### Problem to solve
The first line of the entries and each line after it, through the one that contains "5) white and teal tool [724,621,921,748]", are to be duplicated exactly; no picture belongs in the copy.

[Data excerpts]
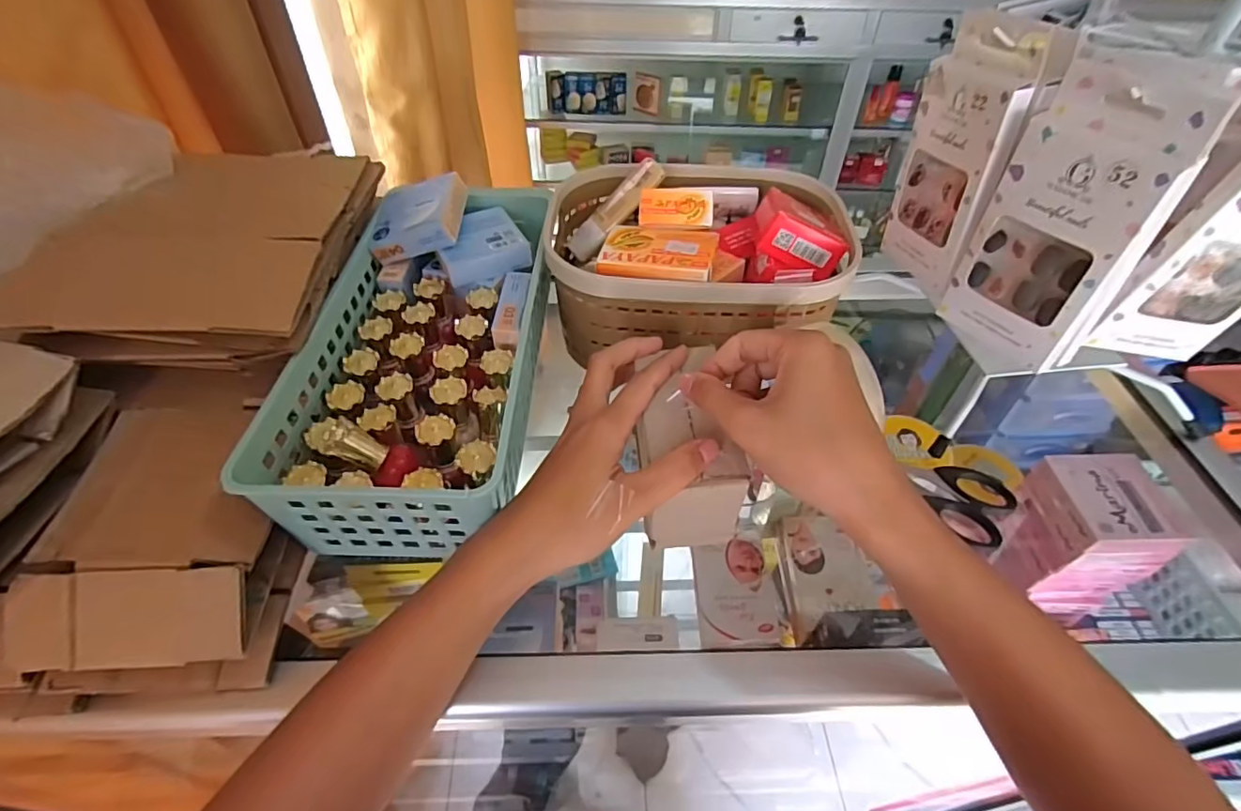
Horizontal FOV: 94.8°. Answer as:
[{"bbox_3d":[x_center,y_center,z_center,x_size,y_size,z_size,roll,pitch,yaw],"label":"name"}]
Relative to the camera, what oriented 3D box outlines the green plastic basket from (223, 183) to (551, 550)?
[{"bbox_3d":[-0.121,-0.052,0.389,0.136,0.089,0.287,3,47,1],"label":"green plastic basket"}]

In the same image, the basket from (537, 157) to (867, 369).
[{"bbox_3d":[0.055,-0.117,0.421,0.212,0.075,0.146,4,47,2],"label":"basket"}]

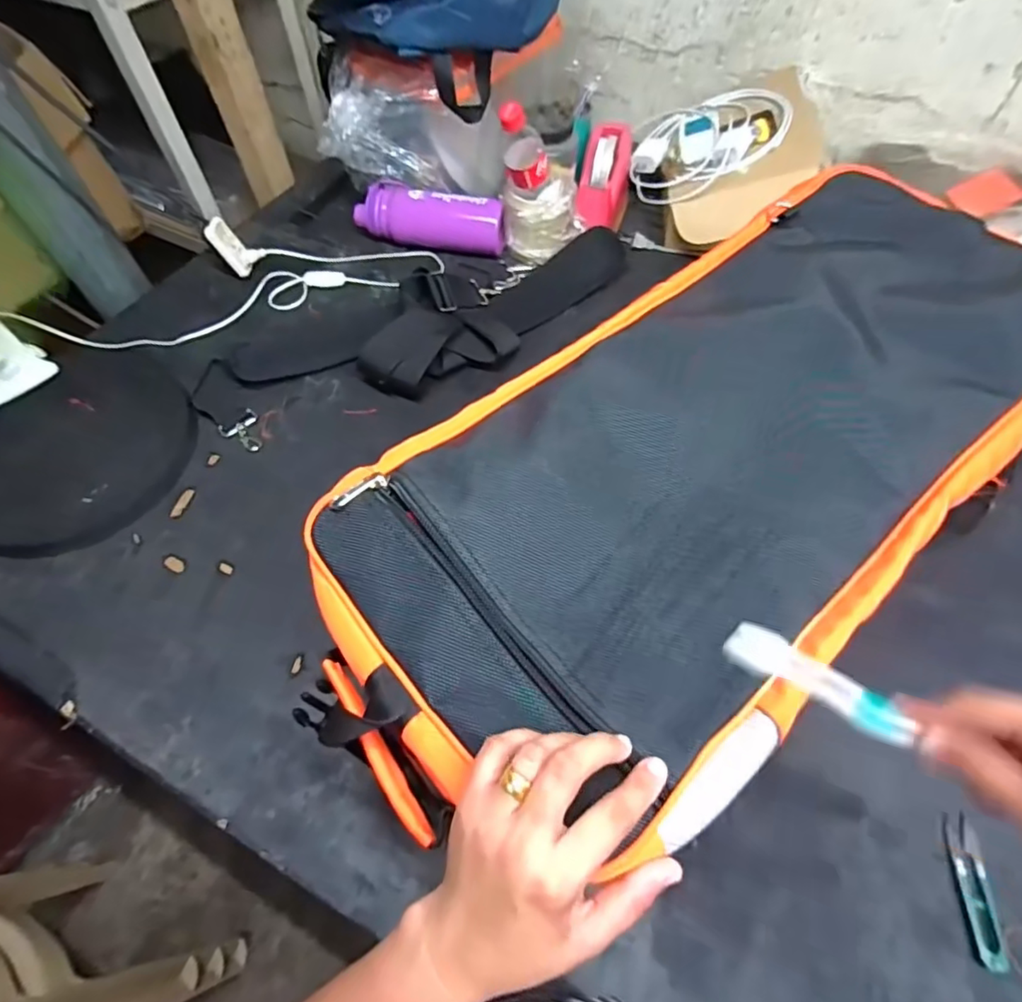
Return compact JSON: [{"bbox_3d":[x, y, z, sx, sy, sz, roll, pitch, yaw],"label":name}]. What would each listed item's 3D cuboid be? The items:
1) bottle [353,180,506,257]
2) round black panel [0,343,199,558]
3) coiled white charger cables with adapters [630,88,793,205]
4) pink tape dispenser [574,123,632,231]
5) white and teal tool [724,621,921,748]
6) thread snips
[{"bbox_3d":[-0.122,-0.445,0.870,0.238,0.071,0.080,8,58,5],"label":"bottle"},{"bbox_3d":[-0.539,-0.072,0.664,0.296,0.020,0.270,-1,63,1],"label":"round black panel"},{"bbox_3d":[0.296,-0.571,0.879,0.248,0.056,0.249,-45,55,-9],"label":"coiled white charger cables with adapters"},{"bbox_3d":[0.149,-0.493,0.863,0.080,0.097,0.177,7,58,6],"label":"pink tape dispenser"},{"bbox_3d":[0.179,0.106,0.324,0.100,0.010,0.030,28,66,29],"label":"white and teal tool"},{"bbox_3d":[0.365,0.303,0.432,0.021,0.012,0.100,4,58,4],"label":"thread snips"}]

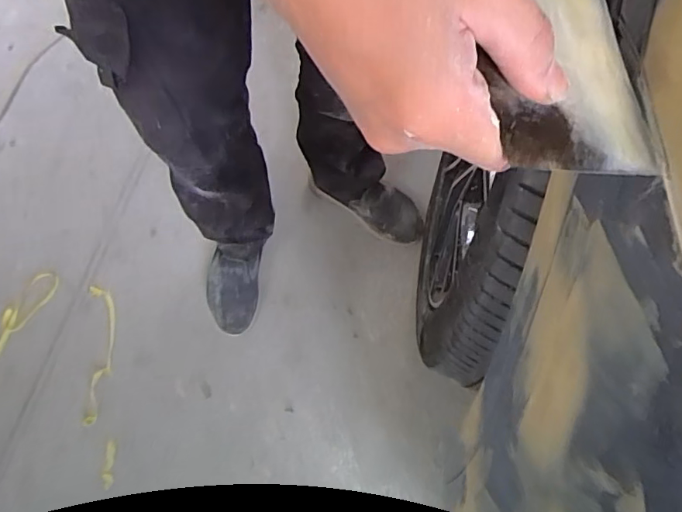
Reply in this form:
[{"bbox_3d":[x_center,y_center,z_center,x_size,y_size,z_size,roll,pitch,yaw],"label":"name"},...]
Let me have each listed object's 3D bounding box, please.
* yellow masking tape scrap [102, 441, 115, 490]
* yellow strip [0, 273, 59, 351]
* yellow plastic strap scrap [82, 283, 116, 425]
[{"bbox_3d":[-0.427,0.382,0.938,0.019,0.005,0.081,-4,72,-3],"label":"yellow masking tape scrap"},{"bbox_3d":[-0.653,0.126,1.024,0.047,0.014,0.218,32,74,8],"label":"yellow strip"},{"bbox_3d":[-0.475,0.189,1.008,0.054,0.012,0.271,-4,72,-3],"label":"yellow plastic strap scrap"}]

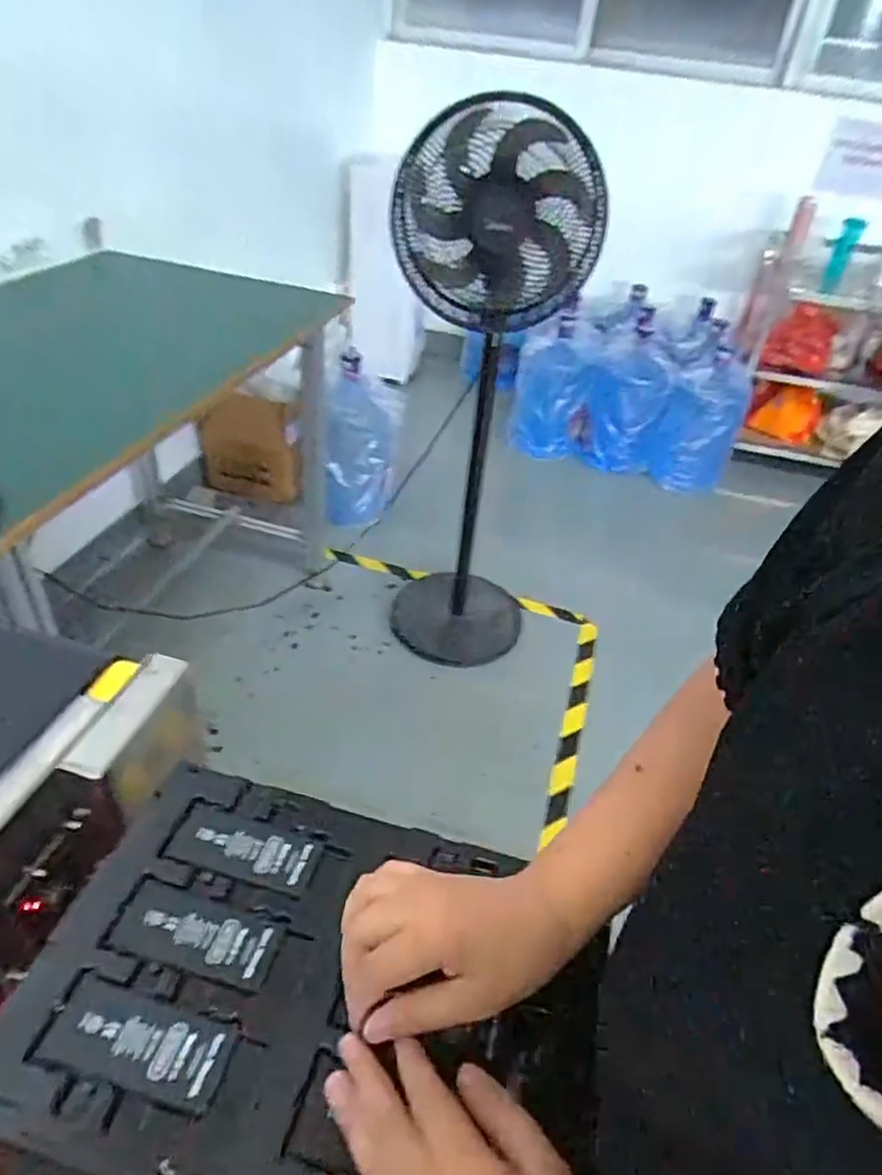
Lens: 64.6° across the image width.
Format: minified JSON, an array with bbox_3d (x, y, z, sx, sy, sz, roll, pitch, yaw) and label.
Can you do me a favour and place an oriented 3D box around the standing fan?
[{"bbox_3d":[0.054,-0.263,1.357,0.345,1.104,0.447,10,38,3],"label":"standing fan"}]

### Completed exercise
Horizontal FOV: 94.8°. Answer as:
[{"bbox_3d":[x_center,y_center,z_center,x_size,y_size,z_size,roll,pitch,yaw],"label":"name"}]
Relative to the camera, what oriented 3D box outlines the green plastic basket from (223, 183) to (551, 550)?
[{"bbox_3d":[-0.121,-0.052,0.389,0.136,0.089,0.287,3,47,1],"label":"green plastic basket"}]

In the same image, the basket from (537, 157) to (867, 369).
[{"bbox_3d":[0.055,-0.117,0.421,0.212,0.075,0.146,4,47,2],"label":"basket"}]

Return compact JSON: [{"bbox_3d":[x, y, z, sx, sy, sz, roll, pitch, yaw],"label":name}]. What would each listed item's 3D cuboid be? The items:
1) bottle [353,180,506,257]
2) round black panel [0,343,199,558]
3) coiled white charger cables with adapters [630,88,793,205]
4) pink tape dispenser [574,123,632,231]
5) white and teal tool [724,621,921,748]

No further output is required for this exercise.